_What to produce:_
Look for the word "TRIANGLE" in the material below. Copy each line that has it.

_Information supplied:_
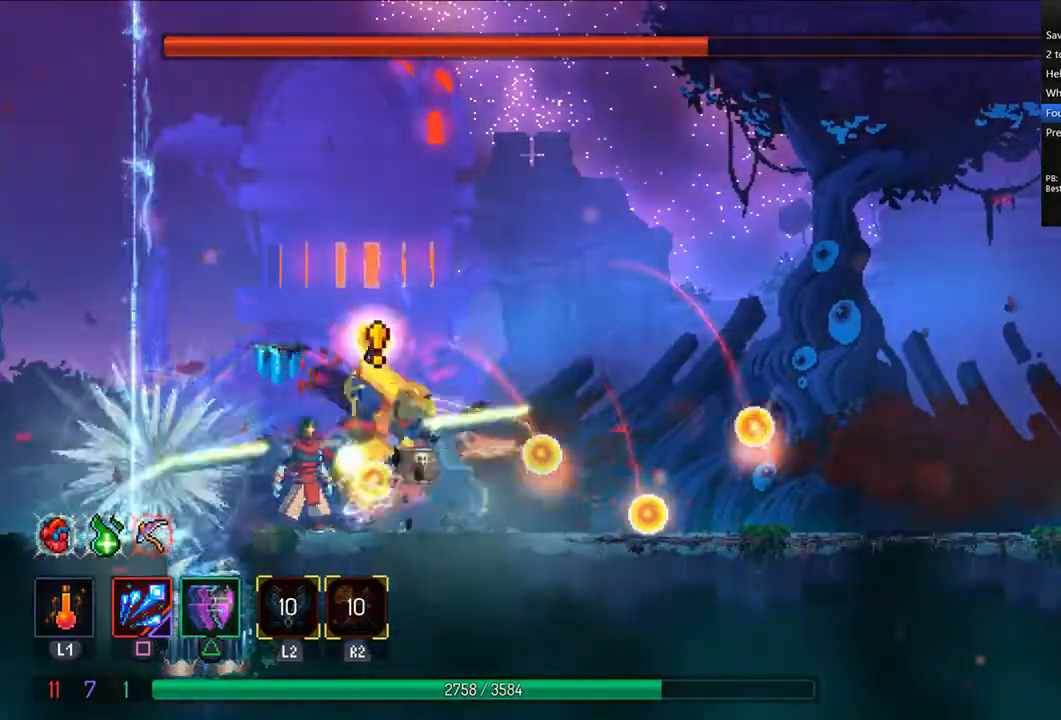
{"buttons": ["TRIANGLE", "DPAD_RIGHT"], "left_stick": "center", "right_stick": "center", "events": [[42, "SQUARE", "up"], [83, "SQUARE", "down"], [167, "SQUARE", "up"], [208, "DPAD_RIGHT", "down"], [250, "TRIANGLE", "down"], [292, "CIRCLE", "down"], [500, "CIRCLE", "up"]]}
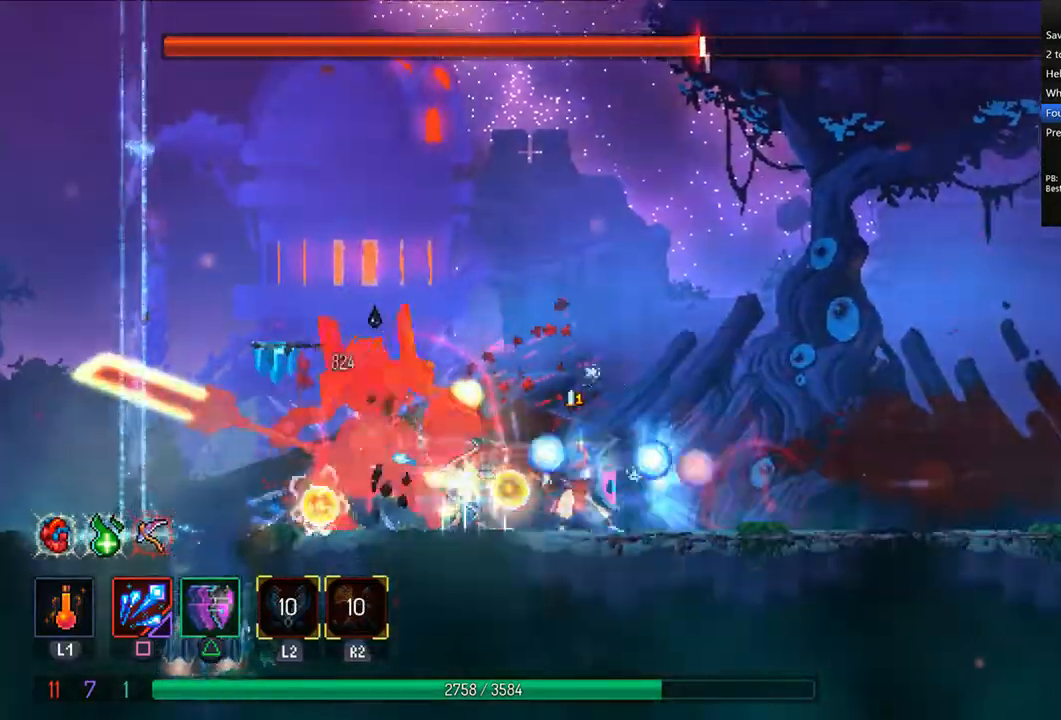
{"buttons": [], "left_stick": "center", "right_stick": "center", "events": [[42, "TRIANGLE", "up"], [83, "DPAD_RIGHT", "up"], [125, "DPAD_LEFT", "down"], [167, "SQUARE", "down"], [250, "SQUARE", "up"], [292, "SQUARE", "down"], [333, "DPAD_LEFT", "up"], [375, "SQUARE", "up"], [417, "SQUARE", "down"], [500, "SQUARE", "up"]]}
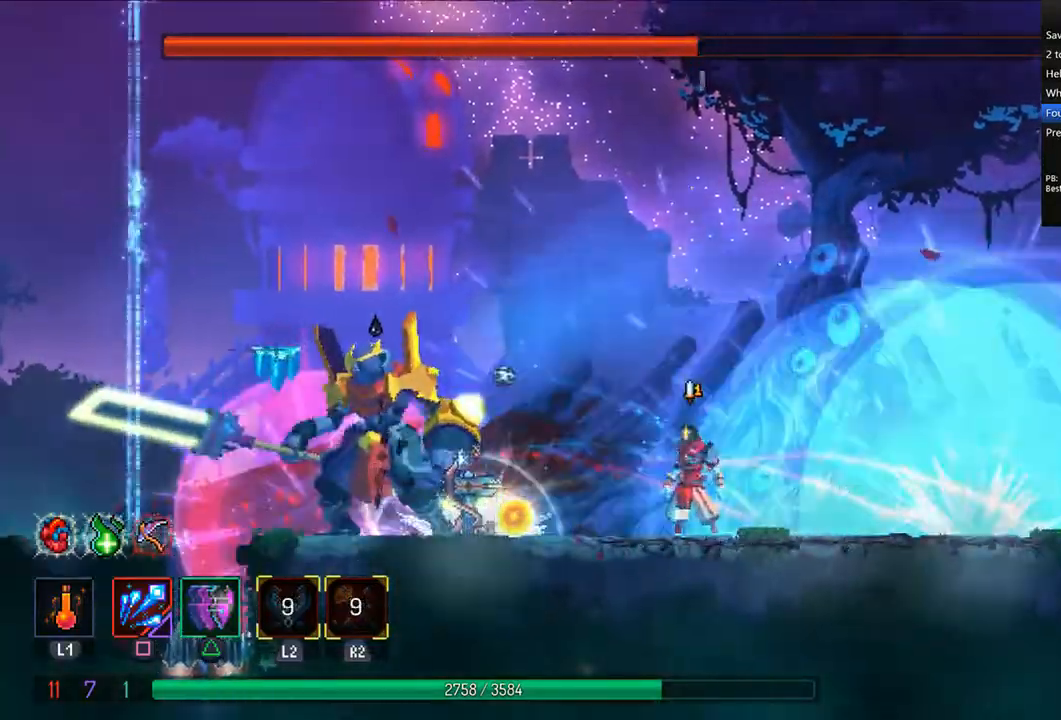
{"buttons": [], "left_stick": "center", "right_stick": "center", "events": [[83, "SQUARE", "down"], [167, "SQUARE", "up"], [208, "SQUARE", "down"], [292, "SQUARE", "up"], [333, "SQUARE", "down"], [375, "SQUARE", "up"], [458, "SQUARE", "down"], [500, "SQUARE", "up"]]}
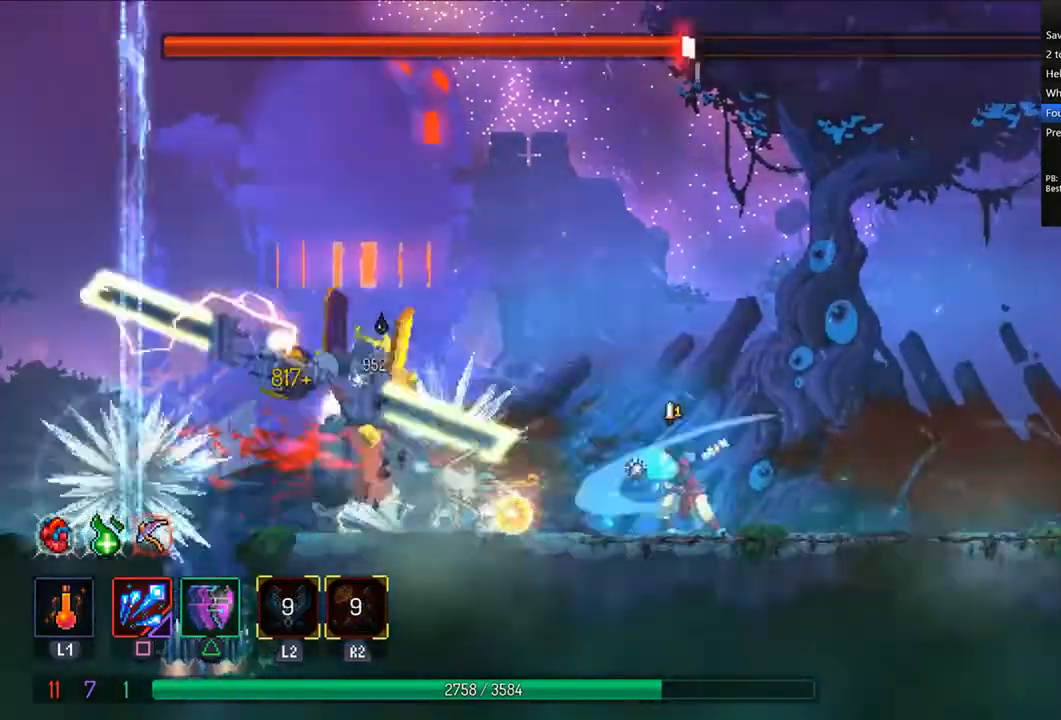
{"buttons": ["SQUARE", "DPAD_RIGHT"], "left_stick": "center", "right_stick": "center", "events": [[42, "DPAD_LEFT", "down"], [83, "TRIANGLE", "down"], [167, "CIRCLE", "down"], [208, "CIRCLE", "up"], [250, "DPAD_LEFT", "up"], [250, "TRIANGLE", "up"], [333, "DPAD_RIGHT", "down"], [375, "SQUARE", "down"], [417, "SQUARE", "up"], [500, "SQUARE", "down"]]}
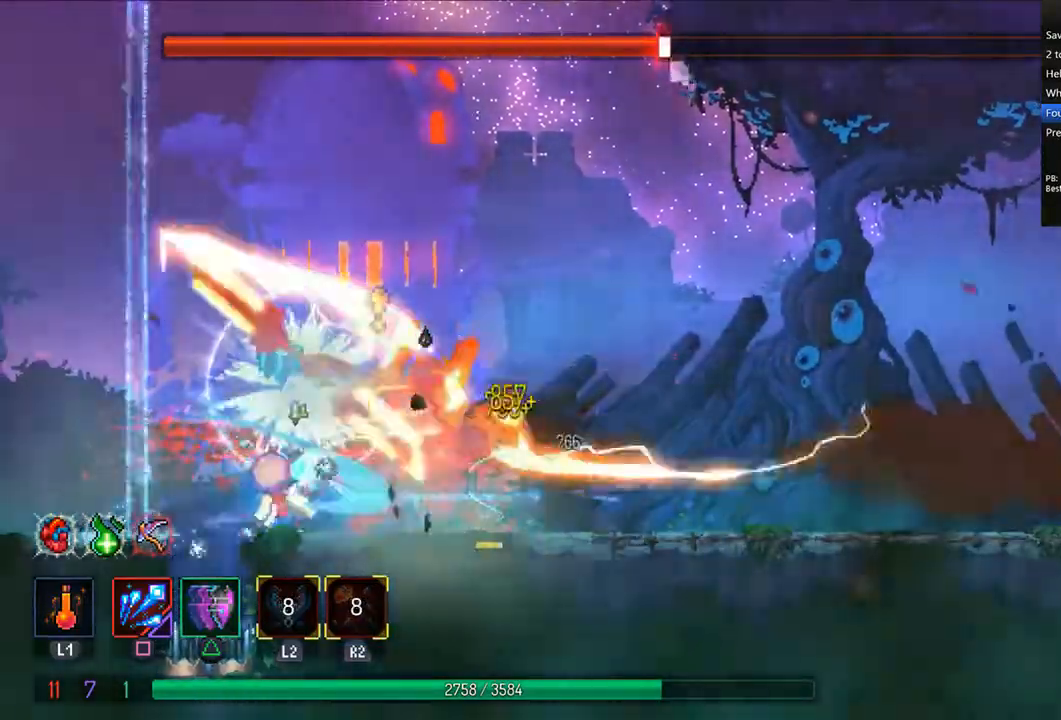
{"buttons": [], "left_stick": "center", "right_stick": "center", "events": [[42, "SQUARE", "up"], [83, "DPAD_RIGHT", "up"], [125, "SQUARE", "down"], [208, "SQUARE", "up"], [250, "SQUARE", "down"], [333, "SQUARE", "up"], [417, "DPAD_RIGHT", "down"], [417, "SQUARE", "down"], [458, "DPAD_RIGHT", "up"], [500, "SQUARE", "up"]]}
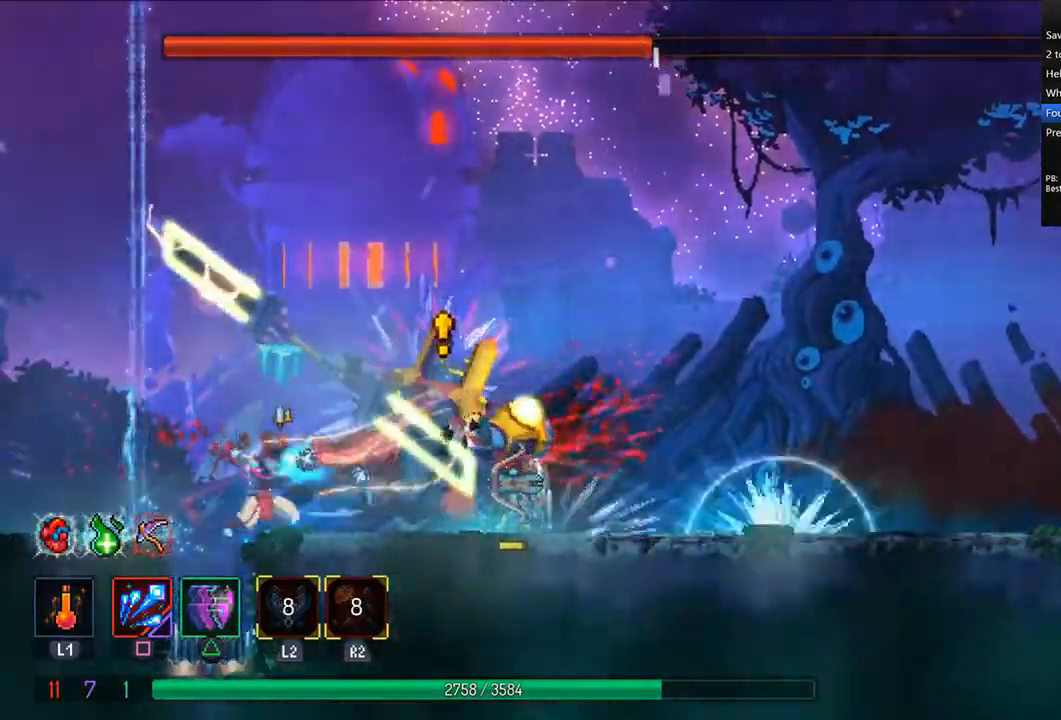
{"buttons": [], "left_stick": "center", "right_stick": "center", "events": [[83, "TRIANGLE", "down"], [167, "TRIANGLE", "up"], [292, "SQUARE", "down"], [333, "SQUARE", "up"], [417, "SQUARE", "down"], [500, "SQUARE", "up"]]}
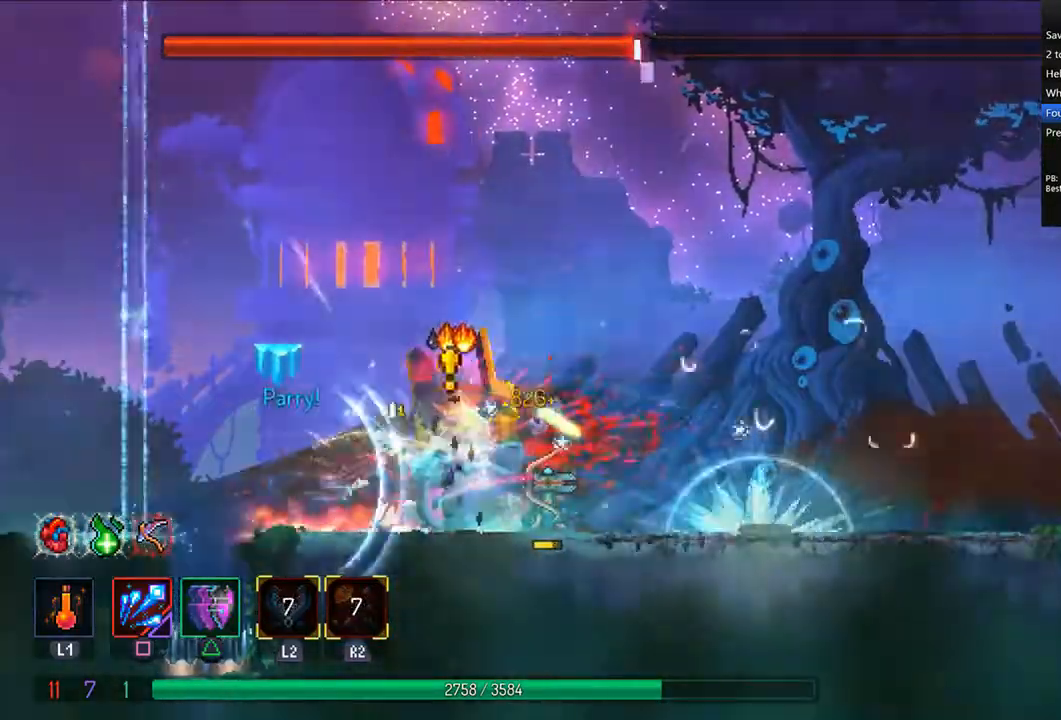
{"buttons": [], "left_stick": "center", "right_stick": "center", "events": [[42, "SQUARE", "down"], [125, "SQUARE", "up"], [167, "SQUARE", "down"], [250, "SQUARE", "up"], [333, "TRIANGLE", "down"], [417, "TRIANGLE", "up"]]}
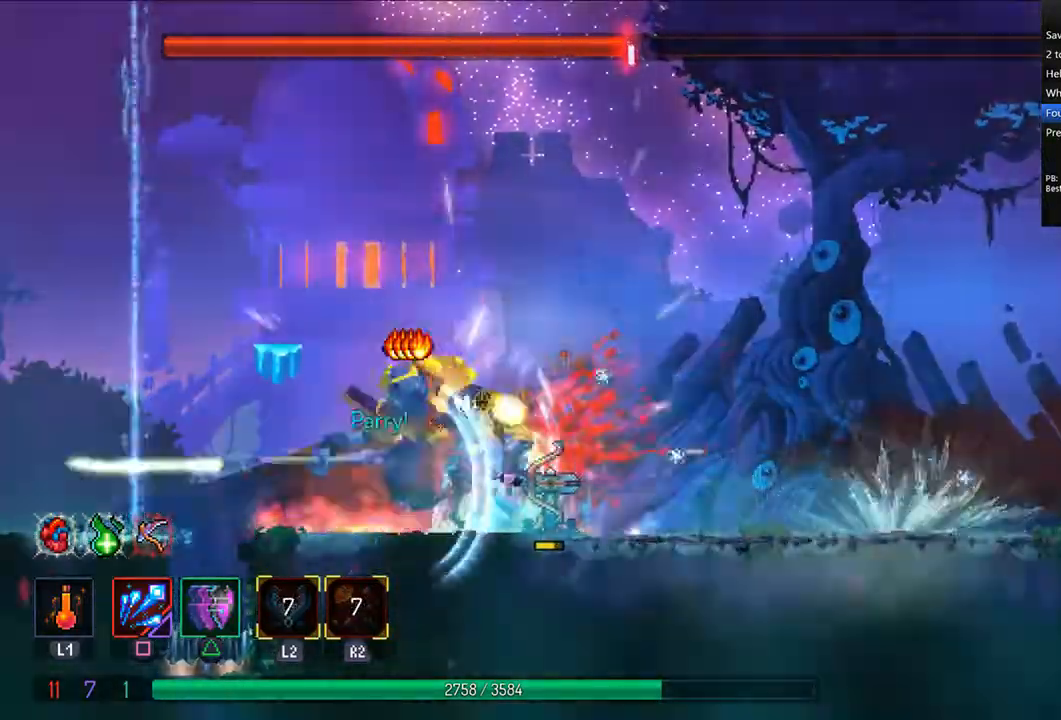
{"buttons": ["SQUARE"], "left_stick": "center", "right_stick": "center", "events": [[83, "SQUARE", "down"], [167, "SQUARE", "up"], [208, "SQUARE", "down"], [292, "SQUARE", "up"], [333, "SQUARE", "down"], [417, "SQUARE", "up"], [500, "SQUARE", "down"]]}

_Result of the task:_
{"buttons": ["TRIANGLE", "DPAD_RIGHT"], "left_stick": "center", "right_stick": "center", "events": [[42, "SQUARE", "up"], [83, "SQUARE", "down"], [167, "SQUARE", "up"], [208, "DPAD_RIGHT", "down"], [250, "TRIANGLE", "down"], [292, "CIRCLE", "down"], [500, "CIRCLE", "up"]]}
{"buttons": [], "left_stick": "center", "right_stick": "center", "events": [[42, "TRIANGLE", "up"], [83, "DPAD_RIGHT", "up"], [125, "DPAD_LEFT", "down"], [167, "SQUARE", "down"], [250, "SQUARE", "up"], [292, "SQUARE", "down"], [333, "DPAD_LEFT", "up"], [375, "SQUARE", "up"], [417, "SQUARE", "down"], [500, "SQUARE", "up"]]}
{"buttons": ["SQUARE", "DPAD_RIGHT"], "left_stick": "center", "right_stick": "center", "events": [[42, "DPAD_LEFT", "down"], [83, "TRIANGLE", "down"], [167, "CIRCLE", "down"], [208, "CIRCLE", "up"], [250, "DPAD_LEFT", "up"], [250, "TRIANGLE", "up"], [333, "DPAD_RIGHT", "down"], [375, "SQUARE", "down"], [417, "SQUARE", "up"], [500, "SQUARE", "down"]]}
{"buttons": [], "left_stick": "center", "right_stick": "center", "events": [[83, "TRIANGLE", "down"], [167, "TRIANGLE", "up"], [292, "SQUARE", "down"], [333, "SQUARE", "up"], [417, "SQUARE", "down"], [500, "SQUARE", "up"]]}
{"buttons": [], "left_stick": "center", "right_stick": "center", "events": [[42, "SQUARE", "down"], [125, "SQUARE", "up"], [167, "SQUARE", "down"], [250, "SQUARE", "up"], [333, "TRIANGLE", "down"], [417, "TRIANGLE", "up"]]}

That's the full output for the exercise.